**Text under study**:
········

The algorithm will limit the actual phase increment accordingly, yet if the magnitude of the resulting phase increment is less than 6e-8f, it will be rounded to 0.f and such value will be reported by processing functions.

Valid range: (-INFINITY, INFINITY].

By the time bw_phase_gen_reset_*(), bw_phase_gen_update_coeffs_*(), or bw_peak_process*() is called, phase_inc_min must be less than phase_inc_max.

Default value: INFINITY.

bw_phase_gen_coeffs_is_valid()

static inline char bw_phase_gen_coeffs_is_valid(
	const bw_phase_gen_coeffs * BW_RESTRICT coeffs);

Tries to determine whether coeffs is valid and returns non-0 if it seems to be the case and 0 if it is certainly not. False positives are possible, false negatives are not.

coeffs must at least point to a readable memory block of size greater than or equal to that of bw_phase_gen_coeffs.

bw_phase_gen_state_is_valid()

static inline char bw_phase_gen_state_is_valid(
	const bw_phase_gen_coeffs * BW_RESTRICT coeffs,
	const bw_phase_gen_state * BW_RESTRICT  state);

Tries to determine whether state is valid and returns non-0 if it seems to be the case and 0 if it is certainly not. False positives are possible, false negatives are not.

If coeffs is not BW_NULL extra cross-checks might be performed (state is supposed to be associated to coeffs).

state must at least point to a readable memory block of size greater than or equal to that of bw_phase_gen_state.

········

**Material shown**:
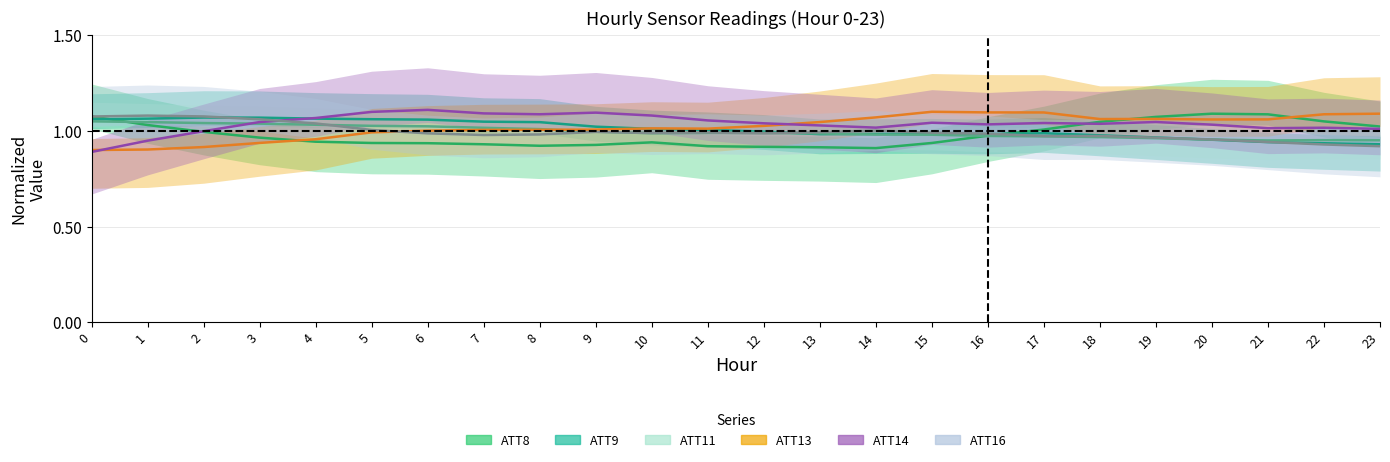

What are all the series names shown in the legend?

ATT8, ATT9, ATT11, ATT13, ATT14, ATT16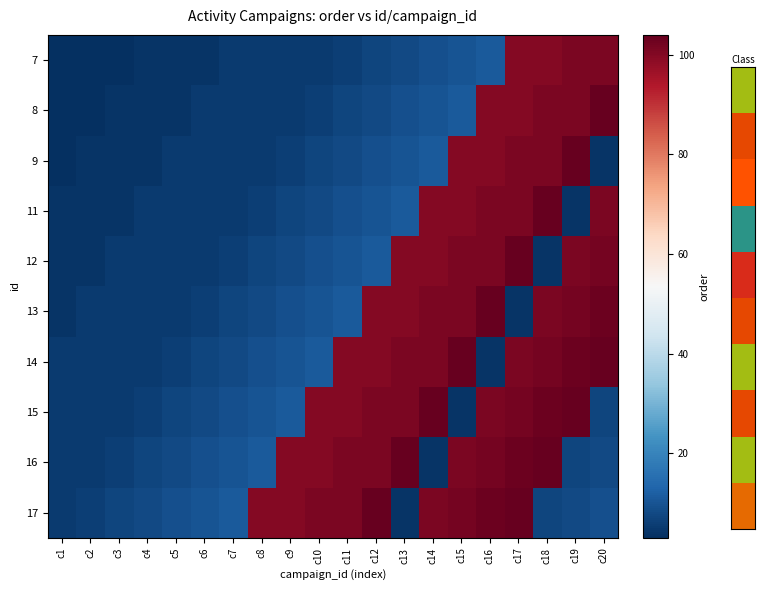

Reading left to right, extract all data points from this chart.

7: c1=3	c2=3	c3=3	c4=4	c5=4	c6=4	c7=5	c8=5	c9=5	c10=5	c11=6	c12=7	c13=8	c14=9	c15=10	c16=11	c17=100	c18=100	c19=101	c20=101
8: c1=3	c2=3	c3=4	c4=4	c5=4	c6=5	c7=5	c8=5	c9=5	c10=6	c11=7	c12=8	c13=9	c14=10	c15=11	c16=100	c17=100	c18=101	c19=101	c20=104
9: c1=3	c2=4	c3=4	c4=4	c5=5	c6=5	c7=5	c8=5	c9=6	c10=7	c11=8	c12=9	c13=10	c14=11	c15=100	c16=100	c17=101	c18=101	c19=104	c20=4
11: c1=4	c2=4	c3=4	c4=5	c5=5	c6=5	c7=5	c8=6	c9=7	c10=8	c11=9	c12=10	c13=11	c14=100	c15=100	c16=101	c17=101	c18=104	c19=4	c20=101
12: c1=4	c2=4	c3=5	c4=5	c5=5	c6=5	c7=6	c8=7	c9=8	c10=9	c11=10	c12=11	c13=100	c14=100	c15=101	c16=101	c17=104	c18=4	c19=101	c20=102
13: c1=4	c2=5	c3=5	c4=5	c5=5	c6=6	c7=7	c8=8	c9=9	c10=10	c11=11	c12=100	c13=100	c14=101	c15=101	c16=104	c17=4	c18=101	c19=102	c20=103
14: c1=5	c2=5	c3=5	c4=5	c5=6	c6=7	c7=8	c8=9	c9=10	c10=11	c11=100	c12=100	c13=101	c14=101	c15=104	c16=4	c17=101	c18=102	c19=103	c20=104
15: c1=5	c2=5	c3=5	c4=6	c5=7	c6=8	c7=9	c8=10	c9=11	c10=100	c11=100	c12=101	c13=101	c14=104	c15=4	c16=101	c17=102	c18=103	c19=104	c20=7
16: c1=5	c2=5	c3=6	c4=7	c5=8	c6=9	c7=10	c8=11	c9=100	c10=100	c11=101	c12=101	c13=104	c14=4	c15=101	c16=102	c17=103	c18=104	c19=7	c20=8
17: c1=5	c2=6	c3=7	c4=8	c5=9	c6=10	c7=11	c8=100	c9=100	c10=101	c11=101	c12=104	c13=4	c14=101	c15=102	c16=103	c17=104	c18=7	c19=8	c20=9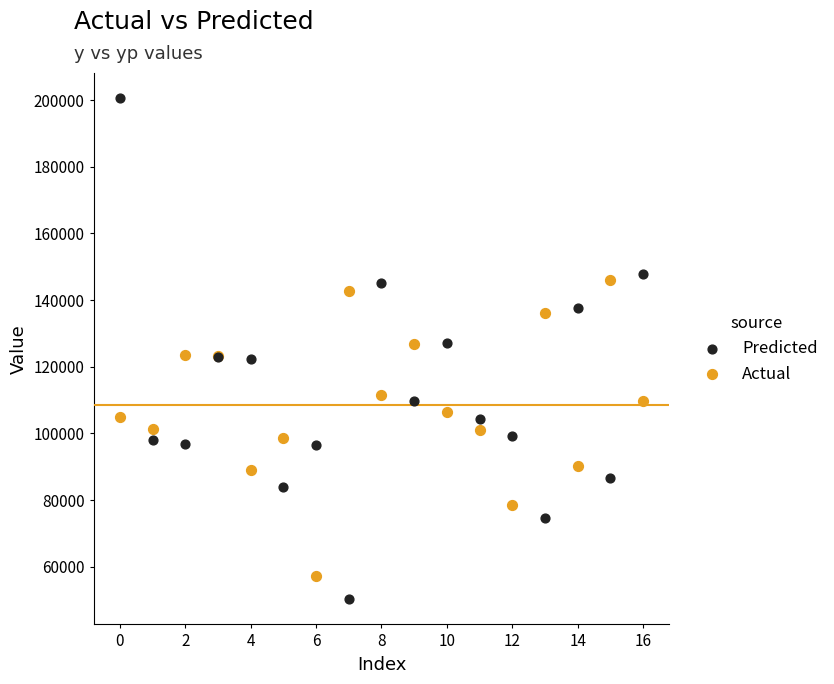

Which series reaches the minimum Y coordinate?

Predicted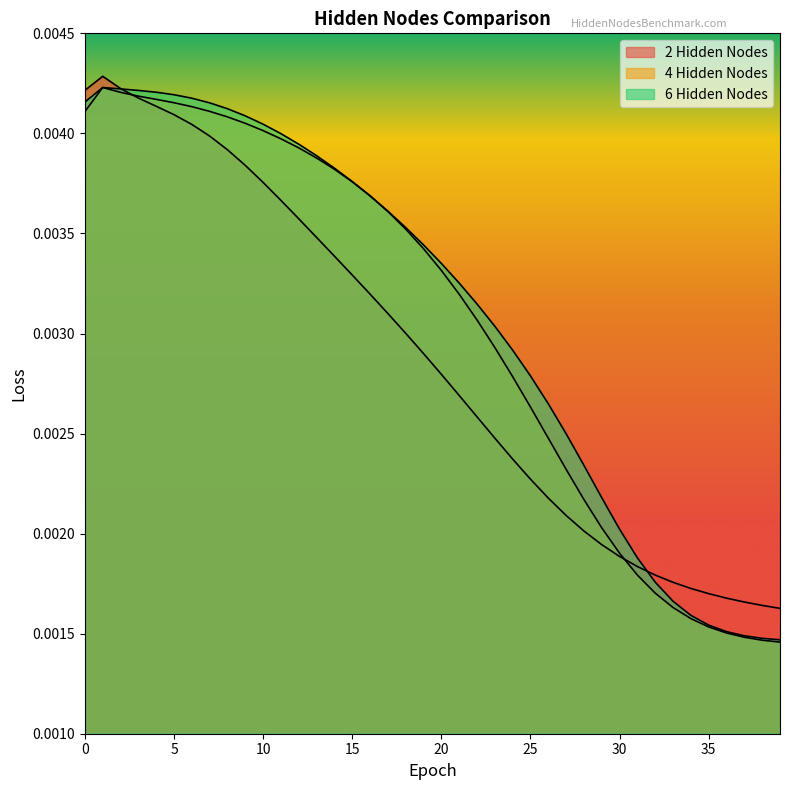

Does the chart display data point markers on the line(s)?

No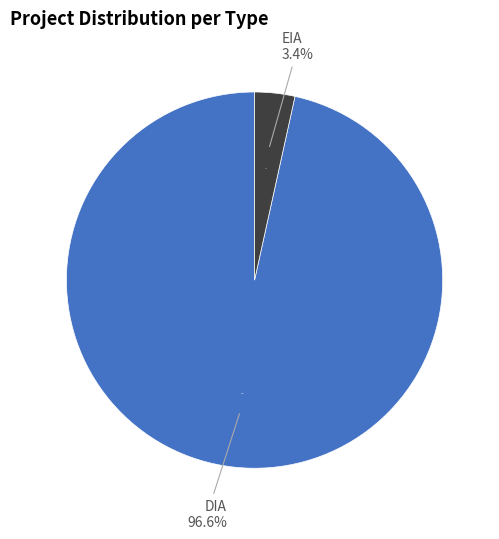

Is EIA the majority of the pie?

No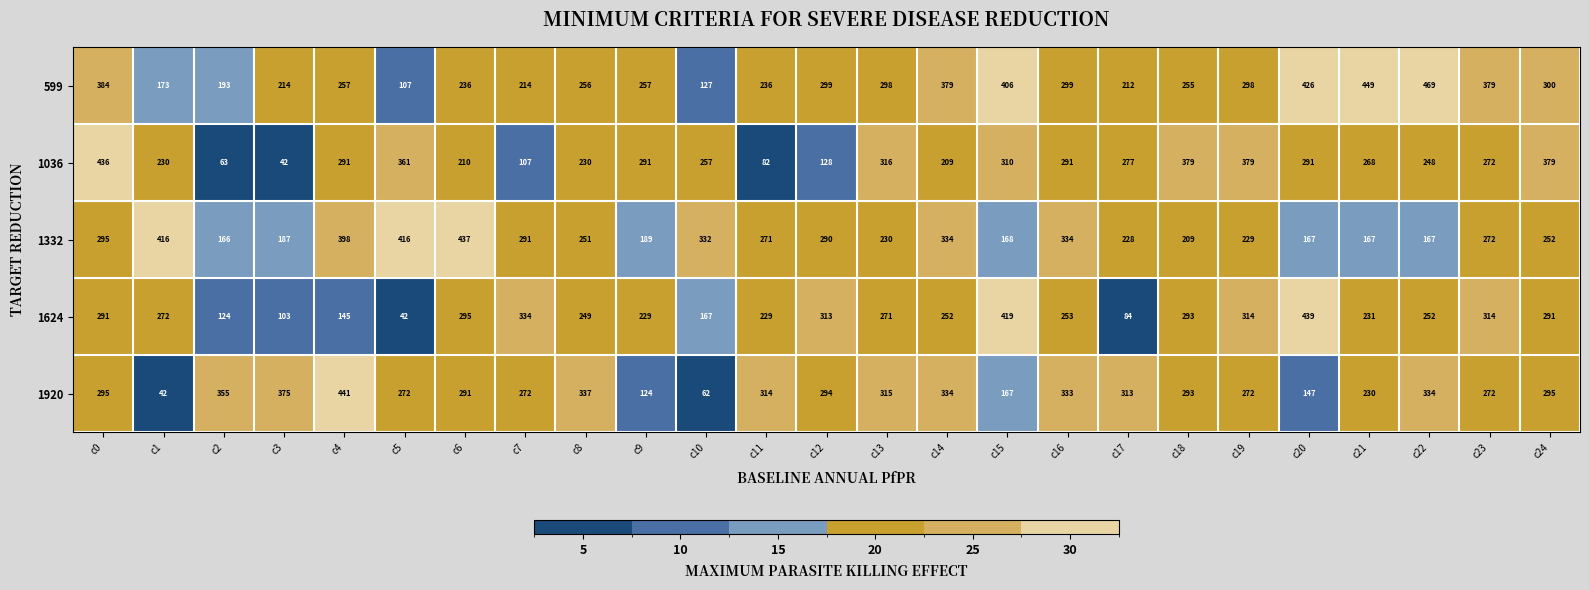

At which label is 1332 closest to 301?

c0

········

**The problem**:
Please decide whether each statement below agrees with the phase generator documentation, giving yes or no and quoting the words of the documentation that settle it. (a) A resulting phase increment whose magnitude is under 6e-8f is rounded to 0.f. (b) bw_phase_gen_coeffs_is_valid() can produce false negatives. (c) The stated default value is INFINITY.

**Response to the exercise**:
(a) Yes: "if the magnitude of the resulting phase increment is less than 6e-8f, it will be rounded to 0.f"
(b) No: "False positives are possible, false negatives are not."
(c) Yes: "Default value: INFINITY."